Exercise:
Transcribe the records exactly from the line with "to be done 2" to the end, both included.

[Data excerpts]
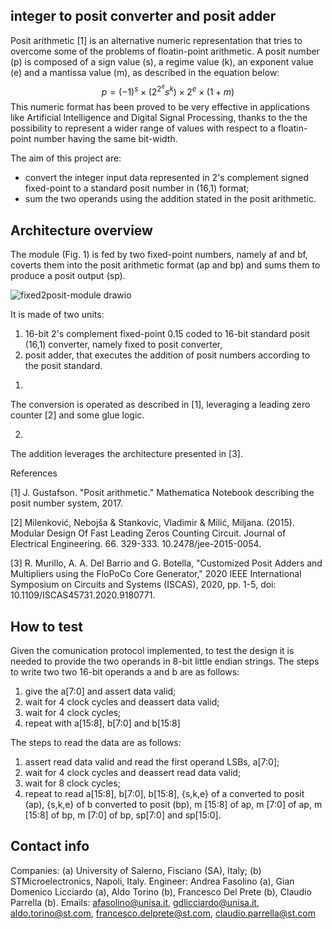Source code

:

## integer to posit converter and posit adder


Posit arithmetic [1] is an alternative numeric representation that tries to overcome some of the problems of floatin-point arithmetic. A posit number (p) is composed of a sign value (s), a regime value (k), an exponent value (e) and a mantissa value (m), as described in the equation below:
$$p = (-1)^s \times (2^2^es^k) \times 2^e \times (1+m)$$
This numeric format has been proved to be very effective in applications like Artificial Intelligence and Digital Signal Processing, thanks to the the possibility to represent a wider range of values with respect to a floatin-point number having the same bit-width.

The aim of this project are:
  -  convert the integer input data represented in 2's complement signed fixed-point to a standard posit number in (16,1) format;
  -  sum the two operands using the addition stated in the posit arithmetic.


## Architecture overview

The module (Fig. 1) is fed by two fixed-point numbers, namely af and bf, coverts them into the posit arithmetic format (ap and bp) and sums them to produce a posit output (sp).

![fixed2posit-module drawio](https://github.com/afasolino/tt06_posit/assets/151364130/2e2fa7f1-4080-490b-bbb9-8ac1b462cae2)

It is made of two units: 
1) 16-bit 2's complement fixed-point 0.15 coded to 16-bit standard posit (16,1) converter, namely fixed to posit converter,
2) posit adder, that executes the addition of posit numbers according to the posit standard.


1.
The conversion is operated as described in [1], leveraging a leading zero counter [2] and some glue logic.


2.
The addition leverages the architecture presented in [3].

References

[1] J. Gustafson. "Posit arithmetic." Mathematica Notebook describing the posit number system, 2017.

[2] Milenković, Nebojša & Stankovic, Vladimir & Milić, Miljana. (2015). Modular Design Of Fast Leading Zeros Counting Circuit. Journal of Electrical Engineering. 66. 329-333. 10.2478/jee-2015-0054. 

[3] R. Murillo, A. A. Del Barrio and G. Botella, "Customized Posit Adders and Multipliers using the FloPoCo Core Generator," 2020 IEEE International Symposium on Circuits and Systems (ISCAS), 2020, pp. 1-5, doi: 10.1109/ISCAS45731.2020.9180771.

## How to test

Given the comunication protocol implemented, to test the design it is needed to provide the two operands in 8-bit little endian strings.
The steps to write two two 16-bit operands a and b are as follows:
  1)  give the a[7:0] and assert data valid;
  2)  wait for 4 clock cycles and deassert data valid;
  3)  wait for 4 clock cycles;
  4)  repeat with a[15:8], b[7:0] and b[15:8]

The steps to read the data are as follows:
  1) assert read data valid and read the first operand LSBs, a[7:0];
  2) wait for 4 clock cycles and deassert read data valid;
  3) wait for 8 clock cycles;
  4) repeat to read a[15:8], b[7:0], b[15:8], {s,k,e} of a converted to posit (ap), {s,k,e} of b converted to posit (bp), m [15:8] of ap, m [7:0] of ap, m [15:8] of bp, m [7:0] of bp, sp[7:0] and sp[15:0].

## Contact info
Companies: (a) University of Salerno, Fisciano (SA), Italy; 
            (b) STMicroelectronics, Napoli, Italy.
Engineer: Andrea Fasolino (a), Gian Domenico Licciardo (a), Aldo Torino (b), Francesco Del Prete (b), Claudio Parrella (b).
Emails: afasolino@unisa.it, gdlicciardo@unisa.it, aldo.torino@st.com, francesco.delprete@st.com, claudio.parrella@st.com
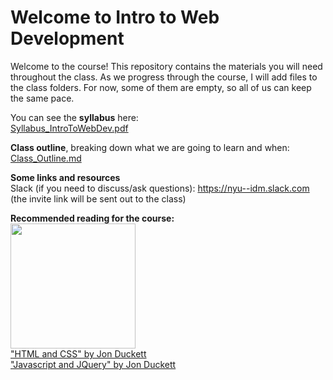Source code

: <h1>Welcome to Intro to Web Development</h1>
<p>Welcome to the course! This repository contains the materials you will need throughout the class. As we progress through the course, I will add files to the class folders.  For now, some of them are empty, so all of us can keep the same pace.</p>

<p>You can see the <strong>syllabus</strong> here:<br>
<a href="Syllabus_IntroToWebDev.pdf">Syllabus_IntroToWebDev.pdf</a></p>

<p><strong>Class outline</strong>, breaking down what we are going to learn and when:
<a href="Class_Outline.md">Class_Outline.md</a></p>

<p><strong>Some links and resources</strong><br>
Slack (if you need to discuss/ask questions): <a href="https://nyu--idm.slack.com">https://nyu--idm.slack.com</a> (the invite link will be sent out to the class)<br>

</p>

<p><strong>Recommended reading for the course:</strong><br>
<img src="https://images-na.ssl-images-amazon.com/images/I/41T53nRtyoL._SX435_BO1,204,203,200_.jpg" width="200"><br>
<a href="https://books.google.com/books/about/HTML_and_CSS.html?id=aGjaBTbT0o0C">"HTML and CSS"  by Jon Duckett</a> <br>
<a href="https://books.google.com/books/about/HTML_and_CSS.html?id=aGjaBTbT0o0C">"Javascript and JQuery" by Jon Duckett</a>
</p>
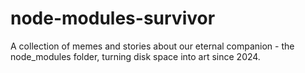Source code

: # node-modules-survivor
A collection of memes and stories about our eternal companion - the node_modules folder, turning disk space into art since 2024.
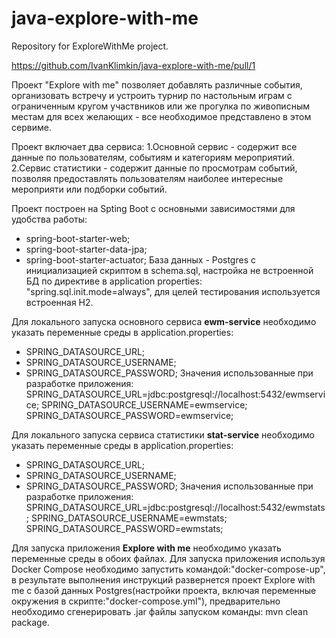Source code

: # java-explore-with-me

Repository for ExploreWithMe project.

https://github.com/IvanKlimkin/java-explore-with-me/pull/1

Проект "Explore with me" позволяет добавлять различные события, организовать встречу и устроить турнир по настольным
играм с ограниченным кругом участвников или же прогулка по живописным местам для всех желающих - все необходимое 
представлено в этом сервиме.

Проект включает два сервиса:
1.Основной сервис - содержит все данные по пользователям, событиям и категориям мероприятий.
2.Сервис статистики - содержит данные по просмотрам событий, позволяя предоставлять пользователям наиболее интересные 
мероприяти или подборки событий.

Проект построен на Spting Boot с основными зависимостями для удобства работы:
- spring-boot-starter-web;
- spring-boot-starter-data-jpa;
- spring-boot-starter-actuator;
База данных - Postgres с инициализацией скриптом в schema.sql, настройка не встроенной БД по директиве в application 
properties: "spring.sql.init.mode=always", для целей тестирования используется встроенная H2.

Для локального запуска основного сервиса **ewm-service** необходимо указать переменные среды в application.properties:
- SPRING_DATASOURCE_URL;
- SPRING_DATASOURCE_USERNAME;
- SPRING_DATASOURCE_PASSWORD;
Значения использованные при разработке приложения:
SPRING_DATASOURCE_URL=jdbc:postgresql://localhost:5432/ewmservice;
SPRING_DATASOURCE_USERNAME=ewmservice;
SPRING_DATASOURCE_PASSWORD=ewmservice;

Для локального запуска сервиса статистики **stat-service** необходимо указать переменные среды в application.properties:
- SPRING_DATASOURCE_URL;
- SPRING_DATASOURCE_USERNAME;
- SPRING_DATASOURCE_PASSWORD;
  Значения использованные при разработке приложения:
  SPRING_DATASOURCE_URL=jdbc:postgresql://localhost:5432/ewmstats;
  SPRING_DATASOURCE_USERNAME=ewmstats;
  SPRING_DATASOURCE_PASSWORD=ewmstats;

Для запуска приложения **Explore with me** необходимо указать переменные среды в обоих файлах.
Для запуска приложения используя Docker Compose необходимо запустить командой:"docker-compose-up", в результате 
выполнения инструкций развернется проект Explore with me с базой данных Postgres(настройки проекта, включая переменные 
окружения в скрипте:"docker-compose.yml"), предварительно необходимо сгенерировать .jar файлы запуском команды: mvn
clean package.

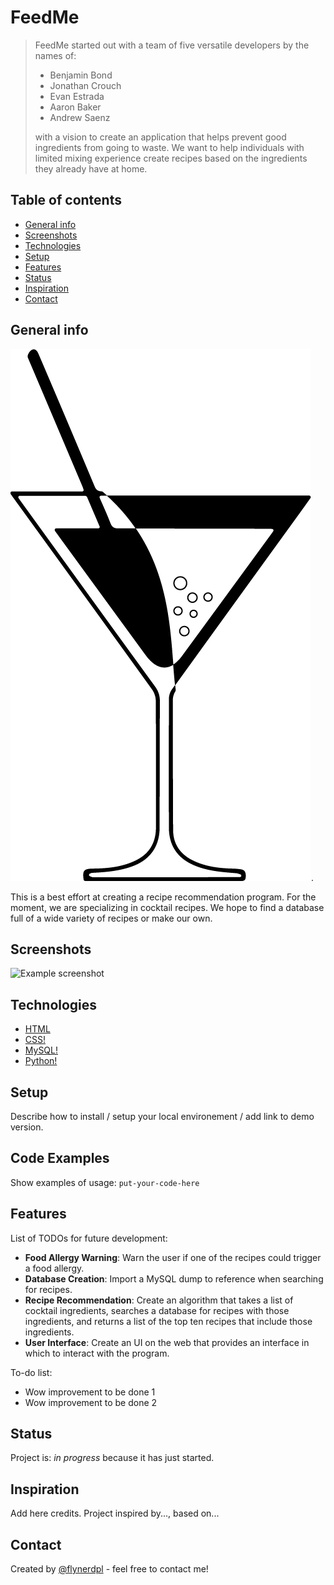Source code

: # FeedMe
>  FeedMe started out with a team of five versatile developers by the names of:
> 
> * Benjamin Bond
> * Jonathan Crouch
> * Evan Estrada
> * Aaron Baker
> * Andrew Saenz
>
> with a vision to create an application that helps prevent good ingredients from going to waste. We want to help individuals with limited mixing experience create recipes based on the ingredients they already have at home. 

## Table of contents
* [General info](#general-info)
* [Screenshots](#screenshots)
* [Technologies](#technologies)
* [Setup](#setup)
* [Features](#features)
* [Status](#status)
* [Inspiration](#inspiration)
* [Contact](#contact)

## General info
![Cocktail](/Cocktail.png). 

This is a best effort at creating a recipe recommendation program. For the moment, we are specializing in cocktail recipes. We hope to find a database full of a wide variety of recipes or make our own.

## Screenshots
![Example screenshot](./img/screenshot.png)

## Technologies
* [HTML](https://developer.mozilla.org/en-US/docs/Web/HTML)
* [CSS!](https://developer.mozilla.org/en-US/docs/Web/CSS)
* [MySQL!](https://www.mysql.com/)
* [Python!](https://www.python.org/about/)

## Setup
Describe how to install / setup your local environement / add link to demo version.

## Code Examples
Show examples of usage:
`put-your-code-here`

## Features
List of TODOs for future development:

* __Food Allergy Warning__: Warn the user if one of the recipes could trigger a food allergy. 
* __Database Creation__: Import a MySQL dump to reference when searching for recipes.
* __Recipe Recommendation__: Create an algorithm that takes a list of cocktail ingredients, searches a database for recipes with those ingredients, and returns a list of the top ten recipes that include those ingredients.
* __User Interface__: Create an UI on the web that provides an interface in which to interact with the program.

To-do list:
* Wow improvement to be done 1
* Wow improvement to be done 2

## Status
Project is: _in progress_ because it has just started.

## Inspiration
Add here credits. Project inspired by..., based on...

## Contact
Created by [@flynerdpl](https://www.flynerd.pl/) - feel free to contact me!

Solution to this task:
* Wow improvement to be done 2

## Status
Project is: _in progress_ because it has just started.

## Inspiration
Add here credits. Project inspired by..., based on...

## Contact
Created by [@flynerdpl](https://www.flynerd.pl/) - feel free to contact me!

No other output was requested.